Per migliorare la salute materna e neonatale, nel 2000, l’Oms ha lanciato l’iniziativa “Making pregnancy safer (Mps)”, che si propone di ridurre la mortalità e la morbilità materna e neonatale, contribuire al miglioramento delle cure fornite alle donne incinte, e aumentare il numero di donne e bambini che usufruiscono di servizi e personale qualificati durante la gravidanza, il parto e il puerperio.

 

In questa logica, ha particolare importanza il coinvolgimento degli uomini, delle famiglie e della comunità di appartenenza. Basato su un approccio di promozione della salute, come indicato nella Carta di Ottawa, il rapporto “Working with individuals, families and communities to improve maternal and newborn health” (pdf 1,50 Mb) propone un quadro per lo sviluppo di interventi per migliorare la salute materna, fondati sull’idea che il potenziamento dei servizi sanitari e delle azioni a livello comunitario debba garantire che le donne e i loro neonati abbiano accesso alle cure qualificate di cui hanno bisogno quando ne hanno bisogno. Il lavoro con persone, famiglie e comunità (Individual, Family and Community, IFC) è l'anello critico senza il quale non è possibile garantire la continuità delle cure raccomandata durante i periodi della gravidanza, del parto e del post-partum.

 

La disponibilità di servizi di qualità non produce i miglioramenti di salute desiderati se l’ambiente in cui si trova la donna non è salubre e favorevole per la salute delle gestanti e dei neonati e se le persone che la circondano non hanno la possibilità di rimanere in buona salute e di fare scelte salutari.
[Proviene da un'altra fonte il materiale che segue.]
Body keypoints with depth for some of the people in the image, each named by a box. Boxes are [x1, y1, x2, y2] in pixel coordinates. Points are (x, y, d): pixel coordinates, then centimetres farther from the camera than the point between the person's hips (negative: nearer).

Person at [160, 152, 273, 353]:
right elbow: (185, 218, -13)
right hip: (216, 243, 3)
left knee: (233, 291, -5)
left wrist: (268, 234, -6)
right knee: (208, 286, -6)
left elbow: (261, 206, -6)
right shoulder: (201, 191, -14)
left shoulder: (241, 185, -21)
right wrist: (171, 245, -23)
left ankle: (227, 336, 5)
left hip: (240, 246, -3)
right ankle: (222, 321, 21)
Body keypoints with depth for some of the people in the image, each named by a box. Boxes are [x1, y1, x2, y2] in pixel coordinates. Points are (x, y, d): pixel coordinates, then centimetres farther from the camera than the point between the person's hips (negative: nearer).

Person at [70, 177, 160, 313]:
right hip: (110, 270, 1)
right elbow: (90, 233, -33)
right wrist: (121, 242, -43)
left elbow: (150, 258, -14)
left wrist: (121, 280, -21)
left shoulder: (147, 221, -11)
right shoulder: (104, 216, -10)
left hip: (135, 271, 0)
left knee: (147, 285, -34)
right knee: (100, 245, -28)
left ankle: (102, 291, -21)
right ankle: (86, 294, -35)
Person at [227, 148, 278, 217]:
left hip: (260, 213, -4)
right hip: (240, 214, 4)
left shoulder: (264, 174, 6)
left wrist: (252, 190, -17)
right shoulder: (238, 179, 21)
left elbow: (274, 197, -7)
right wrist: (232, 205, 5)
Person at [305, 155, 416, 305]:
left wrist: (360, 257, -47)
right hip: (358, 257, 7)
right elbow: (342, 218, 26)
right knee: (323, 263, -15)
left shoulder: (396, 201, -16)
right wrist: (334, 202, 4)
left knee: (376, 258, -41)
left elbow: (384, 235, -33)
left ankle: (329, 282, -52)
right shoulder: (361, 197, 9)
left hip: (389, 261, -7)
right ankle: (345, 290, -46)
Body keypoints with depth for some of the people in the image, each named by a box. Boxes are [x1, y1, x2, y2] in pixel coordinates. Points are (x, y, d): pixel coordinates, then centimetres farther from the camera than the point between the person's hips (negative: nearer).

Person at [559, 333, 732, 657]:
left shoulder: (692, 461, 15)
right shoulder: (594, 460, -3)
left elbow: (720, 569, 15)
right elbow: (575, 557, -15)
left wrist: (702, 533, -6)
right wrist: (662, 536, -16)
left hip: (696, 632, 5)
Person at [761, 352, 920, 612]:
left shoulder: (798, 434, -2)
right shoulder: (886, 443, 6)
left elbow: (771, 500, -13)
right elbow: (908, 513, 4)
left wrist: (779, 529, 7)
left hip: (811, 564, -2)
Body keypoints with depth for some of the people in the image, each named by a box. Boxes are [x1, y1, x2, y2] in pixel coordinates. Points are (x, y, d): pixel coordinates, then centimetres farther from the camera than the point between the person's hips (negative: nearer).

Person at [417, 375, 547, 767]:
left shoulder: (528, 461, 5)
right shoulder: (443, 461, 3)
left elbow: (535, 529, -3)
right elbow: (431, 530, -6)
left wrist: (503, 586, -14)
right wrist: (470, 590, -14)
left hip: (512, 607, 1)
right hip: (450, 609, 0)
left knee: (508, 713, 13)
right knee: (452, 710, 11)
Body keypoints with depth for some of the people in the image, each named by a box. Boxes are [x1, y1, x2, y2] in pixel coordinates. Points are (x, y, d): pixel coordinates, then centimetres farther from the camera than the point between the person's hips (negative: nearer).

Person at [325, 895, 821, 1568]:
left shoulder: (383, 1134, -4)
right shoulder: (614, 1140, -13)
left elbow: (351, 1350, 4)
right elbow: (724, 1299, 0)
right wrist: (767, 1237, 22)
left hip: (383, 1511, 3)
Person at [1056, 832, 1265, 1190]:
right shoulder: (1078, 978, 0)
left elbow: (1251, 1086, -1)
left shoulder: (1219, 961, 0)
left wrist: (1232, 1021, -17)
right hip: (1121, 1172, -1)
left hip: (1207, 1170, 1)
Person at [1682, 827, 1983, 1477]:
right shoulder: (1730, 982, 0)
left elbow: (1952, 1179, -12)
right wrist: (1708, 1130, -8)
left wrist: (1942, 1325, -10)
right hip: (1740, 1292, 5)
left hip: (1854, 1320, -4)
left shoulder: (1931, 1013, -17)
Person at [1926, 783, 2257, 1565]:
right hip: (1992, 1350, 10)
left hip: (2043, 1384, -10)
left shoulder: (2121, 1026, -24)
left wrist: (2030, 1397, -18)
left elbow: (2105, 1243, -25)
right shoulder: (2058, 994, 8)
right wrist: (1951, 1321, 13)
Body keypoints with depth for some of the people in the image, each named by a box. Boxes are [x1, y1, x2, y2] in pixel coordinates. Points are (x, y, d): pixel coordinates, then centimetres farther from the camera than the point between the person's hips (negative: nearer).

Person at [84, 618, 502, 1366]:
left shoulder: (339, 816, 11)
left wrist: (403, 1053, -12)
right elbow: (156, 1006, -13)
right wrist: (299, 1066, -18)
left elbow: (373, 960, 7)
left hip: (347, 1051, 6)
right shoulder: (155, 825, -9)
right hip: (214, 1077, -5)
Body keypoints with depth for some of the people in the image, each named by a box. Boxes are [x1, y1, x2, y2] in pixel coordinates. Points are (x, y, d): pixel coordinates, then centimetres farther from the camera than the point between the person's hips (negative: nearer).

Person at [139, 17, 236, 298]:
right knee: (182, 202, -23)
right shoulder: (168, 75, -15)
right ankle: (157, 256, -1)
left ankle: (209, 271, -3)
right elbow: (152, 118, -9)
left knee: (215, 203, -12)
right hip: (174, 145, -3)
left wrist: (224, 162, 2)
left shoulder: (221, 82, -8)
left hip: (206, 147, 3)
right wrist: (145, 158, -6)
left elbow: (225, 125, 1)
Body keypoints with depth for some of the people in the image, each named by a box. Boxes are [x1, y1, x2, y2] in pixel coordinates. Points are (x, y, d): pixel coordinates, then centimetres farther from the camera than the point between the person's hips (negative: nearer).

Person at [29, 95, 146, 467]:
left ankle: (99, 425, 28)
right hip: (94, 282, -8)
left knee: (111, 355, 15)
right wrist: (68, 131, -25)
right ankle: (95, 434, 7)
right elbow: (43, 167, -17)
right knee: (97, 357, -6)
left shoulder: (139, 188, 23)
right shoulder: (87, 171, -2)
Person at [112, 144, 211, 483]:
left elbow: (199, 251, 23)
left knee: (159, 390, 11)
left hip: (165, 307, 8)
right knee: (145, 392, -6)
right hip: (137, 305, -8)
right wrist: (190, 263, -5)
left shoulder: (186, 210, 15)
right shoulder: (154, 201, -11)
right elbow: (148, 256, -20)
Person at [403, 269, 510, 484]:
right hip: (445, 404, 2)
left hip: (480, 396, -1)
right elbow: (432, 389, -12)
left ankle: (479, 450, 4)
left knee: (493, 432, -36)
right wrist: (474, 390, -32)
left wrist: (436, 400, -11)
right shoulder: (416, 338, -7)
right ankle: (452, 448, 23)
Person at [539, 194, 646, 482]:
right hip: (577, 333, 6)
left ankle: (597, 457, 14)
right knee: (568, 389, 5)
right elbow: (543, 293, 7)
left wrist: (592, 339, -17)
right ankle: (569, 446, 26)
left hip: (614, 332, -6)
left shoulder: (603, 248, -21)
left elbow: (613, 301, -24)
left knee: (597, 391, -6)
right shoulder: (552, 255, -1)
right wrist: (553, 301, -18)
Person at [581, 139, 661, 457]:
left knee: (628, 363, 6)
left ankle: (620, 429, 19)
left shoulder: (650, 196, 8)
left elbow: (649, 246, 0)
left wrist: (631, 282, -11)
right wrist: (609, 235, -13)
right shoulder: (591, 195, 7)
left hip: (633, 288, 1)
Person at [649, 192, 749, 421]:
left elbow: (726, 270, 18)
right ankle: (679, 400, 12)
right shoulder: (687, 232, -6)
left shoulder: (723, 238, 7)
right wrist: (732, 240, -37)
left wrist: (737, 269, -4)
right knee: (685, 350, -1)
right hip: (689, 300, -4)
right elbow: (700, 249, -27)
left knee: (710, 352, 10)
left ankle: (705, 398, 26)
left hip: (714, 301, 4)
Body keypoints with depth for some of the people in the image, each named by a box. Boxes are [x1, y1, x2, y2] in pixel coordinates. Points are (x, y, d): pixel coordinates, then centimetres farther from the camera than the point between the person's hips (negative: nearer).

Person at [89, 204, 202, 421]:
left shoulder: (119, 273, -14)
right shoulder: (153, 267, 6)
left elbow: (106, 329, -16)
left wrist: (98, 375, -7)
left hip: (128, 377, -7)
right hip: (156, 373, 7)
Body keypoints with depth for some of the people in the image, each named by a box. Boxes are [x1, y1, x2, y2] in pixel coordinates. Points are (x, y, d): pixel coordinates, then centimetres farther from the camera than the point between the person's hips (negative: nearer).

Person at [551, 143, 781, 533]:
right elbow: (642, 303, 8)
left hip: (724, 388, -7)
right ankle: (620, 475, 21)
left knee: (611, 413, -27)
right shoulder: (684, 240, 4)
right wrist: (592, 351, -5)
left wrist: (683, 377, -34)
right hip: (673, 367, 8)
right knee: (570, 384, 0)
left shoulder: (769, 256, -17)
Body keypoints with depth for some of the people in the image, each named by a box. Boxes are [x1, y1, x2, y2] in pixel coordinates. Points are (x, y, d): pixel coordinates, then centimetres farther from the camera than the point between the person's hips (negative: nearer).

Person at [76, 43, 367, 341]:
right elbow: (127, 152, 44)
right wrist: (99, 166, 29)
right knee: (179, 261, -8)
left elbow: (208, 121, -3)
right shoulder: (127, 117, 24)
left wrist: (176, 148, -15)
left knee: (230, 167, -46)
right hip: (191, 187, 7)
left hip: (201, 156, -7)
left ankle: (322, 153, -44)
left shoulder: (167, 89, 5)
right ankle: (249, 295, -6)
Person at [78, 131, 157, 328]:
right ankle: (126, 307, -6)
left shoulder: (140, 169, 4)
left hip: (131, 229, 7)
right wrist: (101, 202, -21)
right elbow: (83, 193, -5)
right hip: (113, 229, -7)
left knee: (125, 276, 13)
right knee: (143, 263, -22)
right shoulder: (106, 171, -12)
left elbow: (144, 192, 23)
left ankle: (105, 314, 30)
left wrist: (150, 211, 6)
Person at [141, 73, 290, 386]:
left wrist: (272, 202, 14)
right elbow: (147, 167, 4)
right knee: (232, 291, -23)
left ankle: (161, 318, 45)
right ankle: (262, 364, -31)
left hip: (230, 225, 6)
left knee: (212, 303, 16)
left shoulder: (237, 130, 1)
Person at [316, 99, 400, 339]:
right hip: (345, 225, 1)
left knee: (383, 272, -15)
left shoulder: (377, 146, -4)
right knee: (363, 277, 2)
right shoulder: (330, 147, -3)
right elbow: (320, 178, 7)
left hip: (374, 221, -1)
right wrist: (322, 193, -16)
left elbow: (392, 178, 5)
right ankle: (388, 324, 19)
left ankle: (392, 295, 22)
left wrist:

Il contesto di appartenenza, sia dal punto di vista familiare che di comunità, infatti, gioca un ruolo molto importante nel determinare la capacità e la consapevolezza delle donne in gravidanza a ricercare una assistenza qualificata, a seguire una migliore alimentazione, a diminuire l’intensità del proprio lavoro e ad allattare al seno. Gli interventi nell’ambito individuale, familiare e di comunità devono essere finalizzati alla creazione di un contesto favorevole per la sopravvivenza e la salute delle donne, dei neonati e delle stesse famiglie e comunità. In particolare, questa iniziativa si propone di agire a sei livelli: advocacy, supporto tecnico, creazione di partnership, sviluppo del settore normativo, ricerca e monitoraggio degli sforzi globali.